One year after harvest. The trees left are seed trees for natural regeneration


Pirin fell in

Some nice fungus

Coring
Pulling the logs to the river to take to the factory. All man-powered.


Stacking the logs by the river to be picked up

So many amazing sunsets. They didn't follow the tropics rule either and were really long! Still need to figure out why... on Java, the sun is up, then, whosh! It's dark. Not so in West Papua

Big big Avicenna marina tree. DBH 2.24 m

Canopy

Hollowed out but still alive

Pirin, Meriadec and me

Mahbub among the Bruguiera gymnorrhiza root

Kitchen on the pontoon 
Outside the pontoon

This is the inside of the pontoon, where the loggers live when they are harvesting - about 9 months of the year. They are all from the same village (generally in the Pacitan area) and work, eat, earn wages collectively.
Bintuni Bay has tides that range from 5 to 6 meters... that's hugeeee. These are ma boyz on a sandbar that only appears at the lowest tide of the month (It's surrounded by water)



Epiphyte ant house! Apparently it is a natural medicine... what it cures? Still undetermined. But you're cured, okay?



Cool roots! In the drylands forest (behind the mangroves)

Team dryland forest, minus the photographer, plus me. Hardhats.


Kasuari foot print - sorry I didn't include anything for scale but it was definitely larger than my hand.


Hiking out of the drylands forest. 

After this I had to put my camera away to use all hands. These plants (I'm blanking on the name now) grew on little island-mounds. Between the islands of roots and fairly stable sediment was super sticky and sink-y mud. My boots seemed to prefer the mud to my feet. Stuck in the mud, real life. There was a lot of swearing and sweating (in all orders, all combinations) on my end but I think I might have also enjoyed it the most... 


Dryland forest

Heading into the drylands forest


Myristica genus trees bleed red sap when cut



Leaf skeleton?

Town of Bintuni

Bintuni


Bintuni


Baby Kasuari pet (before they get hugeeeeee). We're talking about baby dino huge. 
Wah, I love Papua. Felt like the final frontier :-) Of course, it isn't... we humans are everywhere but I'll take the illusion.

Currently in Singapore primarily for a visa run and so I’m staying with my friend from the logging company for a week, then back to West Papua! Singapore is a funny and amazing place. So clean... so many rules obediently followed... excellent food. Not a lot of grit, which I tend to like, but there are pockets....  Little India just made me soooooo excited to go to Big India. No plans yet but between the clothes and the food, sign me up!
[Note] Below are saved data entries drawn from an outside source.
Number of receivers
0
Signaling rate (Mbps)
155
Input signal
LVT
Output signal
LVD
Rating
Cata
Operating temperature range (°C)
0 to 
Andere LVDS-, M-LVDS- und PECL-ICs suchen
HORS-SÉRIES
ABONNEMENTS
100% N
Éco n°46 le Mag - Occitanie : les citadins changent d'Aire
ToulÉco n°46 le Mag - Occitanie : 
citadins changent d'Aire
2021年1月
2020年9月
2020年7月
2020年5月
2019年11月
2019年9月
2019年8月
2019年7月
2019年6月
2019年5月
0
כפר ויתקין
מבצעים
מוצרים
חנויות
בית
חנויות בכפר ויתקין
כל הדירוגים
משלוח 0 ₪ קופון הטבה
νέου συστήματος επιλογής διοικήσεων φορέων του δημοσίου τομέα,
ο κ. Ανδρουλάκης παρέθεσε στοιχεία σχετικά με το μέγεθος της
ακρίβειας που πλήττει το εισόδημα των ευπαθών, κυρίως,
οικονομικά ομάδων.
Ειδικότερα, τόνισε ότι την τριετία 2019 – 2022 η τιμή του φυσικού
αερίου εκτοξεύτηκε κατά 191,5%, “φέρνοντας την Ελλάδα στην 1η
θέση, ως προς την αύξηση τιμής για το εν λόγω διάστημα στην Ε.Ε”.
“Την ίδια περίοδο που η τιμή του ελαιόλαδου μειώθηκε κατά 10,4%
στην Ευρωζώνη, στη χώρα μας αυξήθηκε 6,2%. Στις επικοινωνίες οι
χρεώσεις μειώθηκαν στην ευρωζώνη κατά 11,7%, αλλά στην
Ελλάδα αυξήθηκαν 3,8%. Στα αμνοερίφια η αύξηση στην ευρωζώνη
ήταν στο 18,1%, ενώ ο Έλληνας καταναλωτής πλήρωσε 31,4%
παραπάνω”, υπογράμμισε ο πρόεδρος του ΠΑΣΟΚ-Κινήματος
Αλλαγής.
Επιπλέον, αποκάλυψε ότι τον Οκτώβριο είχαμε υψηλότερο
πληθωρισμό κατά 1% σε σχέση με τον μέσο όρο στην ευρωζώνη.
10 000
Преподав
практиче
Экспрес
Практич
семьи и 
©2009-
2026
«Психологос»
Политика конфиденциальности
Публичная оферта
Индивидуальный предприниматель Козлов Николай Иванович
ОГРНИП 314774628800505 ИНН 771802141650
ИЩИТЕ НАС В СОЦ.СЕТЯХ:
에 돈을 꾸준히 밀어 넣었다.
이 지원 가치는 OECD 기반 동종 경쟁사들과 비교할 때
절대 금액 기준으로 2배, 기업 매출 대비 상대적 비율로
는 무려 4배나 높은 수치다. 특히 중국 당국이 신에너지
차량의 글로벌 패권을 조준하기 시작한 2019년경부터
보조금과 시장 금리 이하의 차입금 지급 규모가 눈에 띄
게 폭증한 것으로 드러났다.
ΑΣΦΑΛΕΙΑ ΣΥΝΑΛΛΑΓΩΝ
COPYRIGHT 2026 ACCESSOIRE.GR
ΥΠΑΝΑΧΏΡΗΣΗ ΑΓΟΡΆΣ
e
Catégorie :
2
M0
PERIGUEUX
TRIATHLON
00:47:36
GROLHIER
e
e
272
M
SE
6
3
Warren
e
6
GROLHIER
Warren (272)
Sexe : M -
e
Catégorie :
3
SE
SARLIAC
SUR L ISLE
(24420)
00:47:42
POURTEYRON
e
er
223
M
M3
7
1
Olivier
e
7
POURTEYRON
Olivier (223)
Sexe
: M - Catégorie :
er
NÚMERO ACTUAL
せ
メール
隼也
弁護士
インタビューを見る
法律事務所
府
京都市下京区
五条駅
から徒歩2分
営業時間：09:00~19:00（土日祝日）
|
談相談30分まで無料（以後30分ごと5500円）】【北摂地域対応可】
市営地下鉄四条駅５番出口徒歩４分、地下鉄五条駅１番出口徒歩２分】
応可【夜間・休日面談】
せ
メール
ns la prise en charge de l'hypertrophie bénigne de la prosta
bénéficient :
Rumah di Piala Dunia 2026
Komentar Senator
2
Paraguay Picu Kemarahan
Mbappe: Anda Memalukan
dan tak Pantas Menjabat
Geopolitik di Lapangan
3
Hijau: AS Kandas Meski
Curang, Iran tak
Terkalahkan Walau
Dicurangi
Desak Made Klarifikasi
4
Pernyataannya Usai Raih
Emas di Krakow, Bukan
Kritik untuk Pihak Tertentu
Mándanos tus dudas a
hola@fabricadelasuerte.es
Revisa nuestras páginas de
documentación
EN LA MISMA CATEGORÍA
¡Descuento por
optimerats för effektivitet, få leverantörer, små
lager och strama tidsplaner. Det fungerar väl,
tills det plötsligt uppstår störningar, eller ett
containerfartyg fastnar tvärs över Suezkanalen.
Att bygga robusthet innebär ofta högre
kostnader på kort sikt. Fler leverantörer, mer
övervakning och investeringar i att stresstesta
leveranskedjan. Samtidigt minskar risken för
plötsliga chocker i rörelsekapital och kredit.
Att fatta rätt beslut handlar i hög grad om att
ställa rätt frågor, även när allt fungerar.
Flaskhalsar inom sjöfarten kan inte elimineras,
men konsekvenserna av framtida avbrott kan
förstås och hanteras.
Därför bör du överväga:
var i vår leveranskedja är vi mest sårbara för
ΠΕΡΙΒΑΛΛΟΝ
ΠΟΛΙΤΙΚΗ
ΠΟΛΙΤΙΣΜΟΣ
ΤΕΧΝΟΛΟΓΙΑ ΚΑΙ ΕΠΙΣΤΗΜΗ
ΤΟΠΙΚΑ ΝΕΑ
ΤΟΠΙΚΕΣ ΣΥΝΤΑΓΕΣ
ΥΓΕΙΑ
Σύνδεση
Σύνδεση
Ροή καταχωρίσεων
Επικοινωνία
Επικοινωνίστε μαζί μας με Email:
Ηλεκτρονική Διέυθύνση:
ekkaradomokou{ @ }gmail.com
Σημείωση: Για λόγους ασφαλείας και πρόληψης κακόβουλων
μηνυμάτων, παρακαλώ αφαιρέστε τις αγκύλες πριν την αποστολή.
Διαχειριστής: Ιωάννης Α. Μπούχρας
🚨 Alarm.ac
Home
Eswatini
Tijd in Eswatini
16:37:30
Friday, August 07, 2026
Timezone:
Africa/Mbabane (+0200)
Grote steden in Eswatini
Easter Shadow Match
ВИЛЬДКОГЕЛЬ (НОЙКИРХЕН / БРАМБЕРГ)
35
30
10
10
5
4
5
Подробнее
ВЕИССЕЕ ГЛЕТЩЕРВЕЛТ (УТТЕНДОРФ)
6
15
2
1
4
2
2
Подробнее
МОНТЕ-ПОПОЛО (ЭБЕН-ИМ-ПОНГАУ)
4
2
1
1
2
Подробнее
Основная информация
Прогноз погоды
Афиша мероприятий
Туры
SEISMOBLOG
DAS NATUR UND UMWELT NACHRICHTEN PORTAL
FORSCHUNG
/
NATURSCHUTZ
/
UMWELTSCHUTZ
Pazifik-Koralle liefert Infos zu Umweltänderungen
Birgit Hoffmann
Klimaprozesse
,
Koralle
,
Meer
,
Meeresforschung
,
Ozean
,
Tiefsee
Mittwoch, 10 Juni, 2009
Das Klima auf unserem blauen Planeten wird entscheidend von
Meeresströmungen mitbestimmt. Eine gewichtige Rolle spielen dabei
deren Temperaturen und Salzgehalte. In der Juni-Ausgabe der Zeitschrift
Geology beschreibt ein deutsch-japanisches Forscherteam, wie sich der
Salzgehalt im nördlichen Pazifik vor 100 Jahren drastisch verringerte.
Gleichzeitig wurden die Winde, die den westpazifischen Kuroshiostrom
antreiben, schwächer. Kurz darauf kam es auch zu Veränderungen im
My friend lives in this extremely fancy apartment complex with 15 pools. FIFTEEN. So, I made it my personal mission to swim in them all. Have no fear, mission stated so mission must be accomplished. Full disclosure, about five pools were shallow splashing pools and three were hot tubs but I made sure to do a lap in even the smallest of them, because, well, goals.

Expect more pictures…… Kaimana, Raja Ampat, then a conservation conference in Manokwari!